• [EXERCISE DESCRIPTION]: Take every line from the entries below that includes the word "TRUE" and copy it.

• [Source data]:
/---
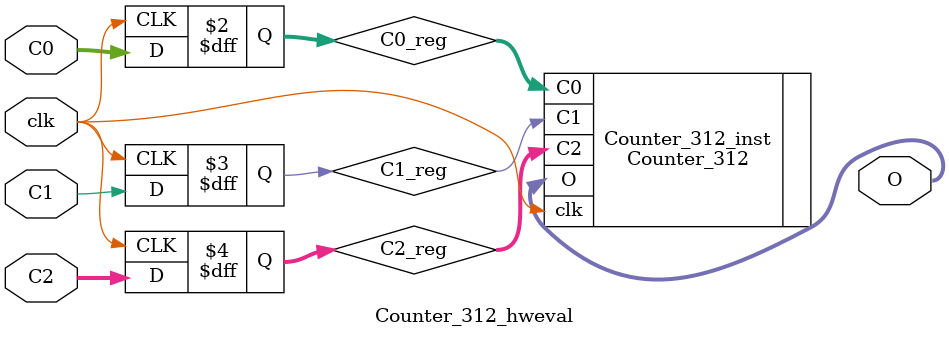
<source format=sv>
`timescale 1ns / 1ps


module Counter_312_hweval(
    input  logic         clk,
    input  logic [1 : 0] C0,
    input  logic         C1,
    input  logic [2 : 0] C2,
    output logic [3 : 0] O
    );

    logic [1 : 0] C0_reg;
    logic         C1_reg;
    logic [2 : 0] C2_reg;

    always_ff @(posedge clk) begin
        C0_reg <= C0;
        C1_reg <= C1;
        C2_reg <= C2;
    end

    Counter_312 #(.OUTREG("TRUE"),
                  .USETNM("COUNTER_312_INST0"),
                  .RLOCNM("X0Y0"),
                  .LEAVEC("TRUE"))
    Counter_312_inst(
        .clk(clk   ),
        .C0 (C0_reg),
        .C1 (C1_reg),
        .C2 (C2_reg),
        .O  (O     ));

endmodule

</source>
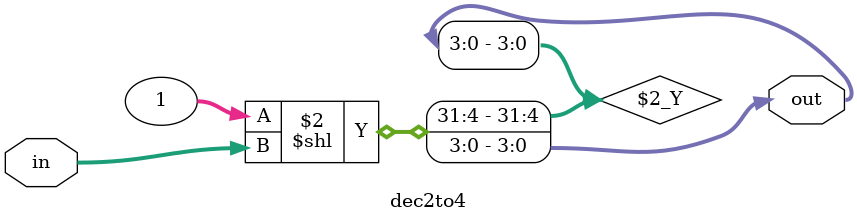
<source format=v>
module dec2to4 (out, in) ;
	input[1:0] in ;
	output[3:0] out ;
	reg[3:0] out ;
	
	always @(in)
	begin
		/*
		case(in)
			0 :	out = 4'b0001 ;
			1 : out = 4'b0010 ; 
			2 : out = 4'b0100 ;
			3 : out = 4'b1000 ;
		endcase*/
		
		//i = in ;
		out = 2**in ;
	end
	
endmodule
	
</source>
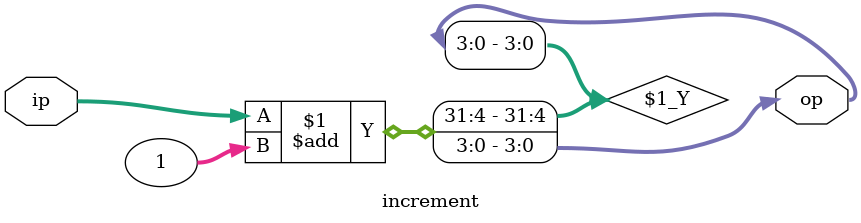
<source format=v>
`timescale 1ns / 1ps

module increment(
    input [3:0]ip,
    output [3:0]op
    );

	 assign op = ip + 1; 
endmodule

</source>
\---
• [RESPONSE]:
    Counter_312 #(.OUTREG("TRUE"),
                  .LEAVEC("TRUE"))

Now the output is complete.